Thring’s theory and practice of physical education lived on outside the traditional public schools, was adopted by the progressive school movement, and eventually found acceptance in all good schools. Its legacy can be found in the first National Curriculum for Physical Education and in all schools that value physical education as a vital ingredient of holistic education.
This book will inform trainee teachers, practising teachers and teacher trainers of the men and women who have strived since 1800 to secure a place for physical education in the curriculum for all pupils.
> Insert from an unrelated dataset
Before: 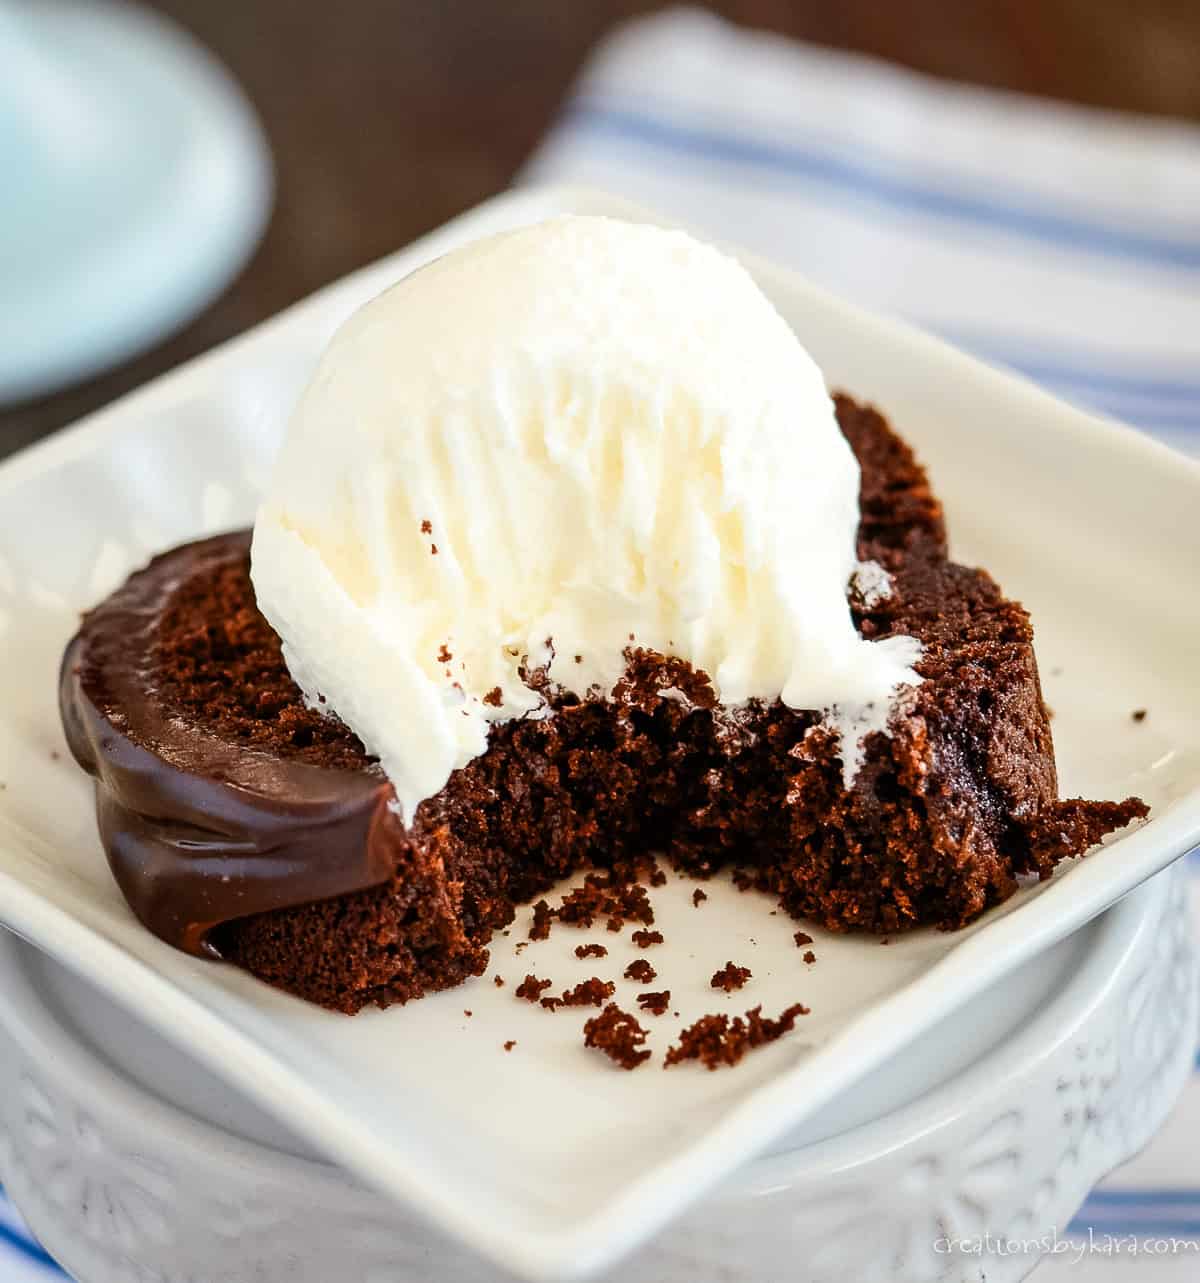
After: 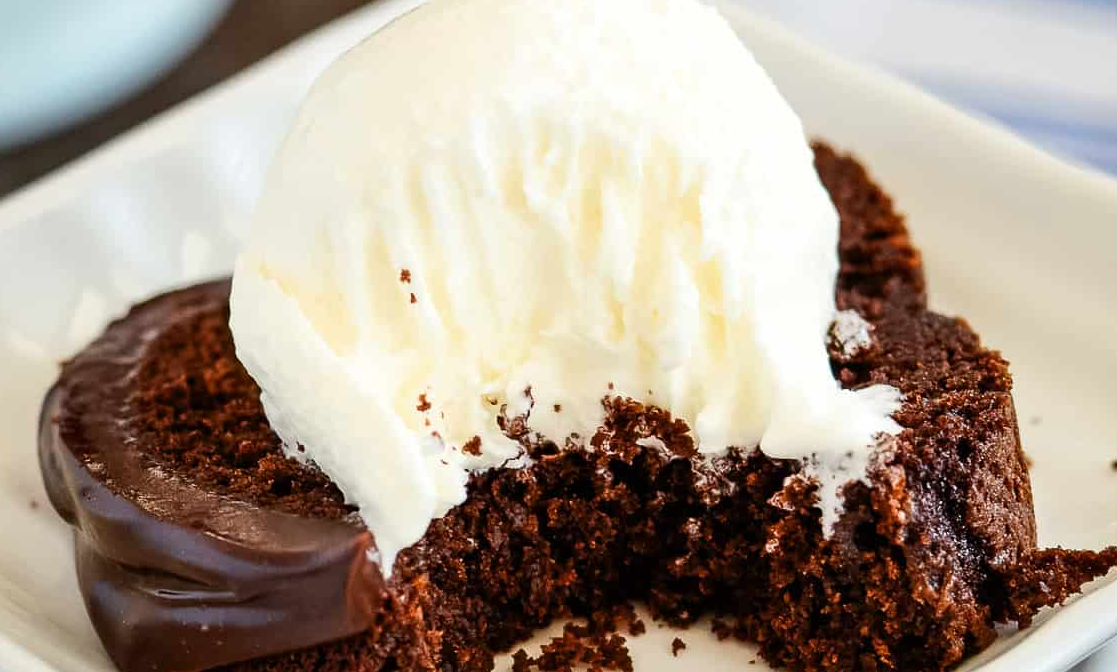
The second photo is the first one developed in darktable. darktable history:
crop: left 1.804%, top 19.64%, right 5.044%, bottom 27.908%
Historians of education, gender, society and sport will find new material to illuminate their fields of study.
Puddings, Bullies and Squashes: Early Public School Football Codes, (ed.) 2020, Sunnyrest Books.
Puddings, bullies and squashes were terms used at Radley College, Uppingham School and Charterhouse to describe the melee, a feature of every early public school football game: half the school in one team attempting to drive the ball through the goal of the other half of the school in defence. The scrum of modern rugby is a pale imitation and soccer’s defensive wall just a flimsy substitute by comparison. This is the story of those early public school codes before the nationalisation of football by the Football Association from 1863 and the Rugby Football Union from 1871.
The 20 schools are Bradfield College, Charterhouse, Christ’s Hospital, Clongowes Wood College, Durham School, Edinburgh Academy, Eton College, Forest School, Harrow School, King’s School Canterbury, Marlborough College, Radley College, Repton School, Rugby School, Sherborne School, Shrewsbury School, Tonbridge School, Uppingham School, Westminster School and Winchester College. With a preface by sports historian Tony Collins tracing the sweep of these remarkable innovative versions of football.
Bright the Vision: Public School Missions from the Victorian Age (ed.) 2022, Sunnyrest Books.
Edward Thring, Headmaster of Uppingham School from 1853 to 1887, encouraged his privileged boys to remember the plight of the poor and to assist them through charitable donation and direct action. They responded by founding a public school mission in 1870, at North Woolwich in London’s East End. Over the course of the next 40 years, many more schools and two universities followed this example. Bright the Vision is the story of 22 of those school missions and their legacy. With contributions from HRH The Princess Royal, Dr Lucinda Matthews-Jones and the Rt Rev Dr John Inge, Bishop of Worcester, this wide-sweeping book describes some of the notable forerunners and forefathers of the Welfare State.
The schools featured are Bradfield College, Charterhouse, Cheltenham Ladies’ College, Clifton College, Dulwich College, Durham School, Eton College, Haileybury, Harrow School, Highgate School, King's School Canterbury, Marlborough College, Monkton Combe School, Radley College, Repton School, Rugby School, Shrewsbury School, The Leys School, Tonbridge School, Uppingham School, Wellington College and Winchester College.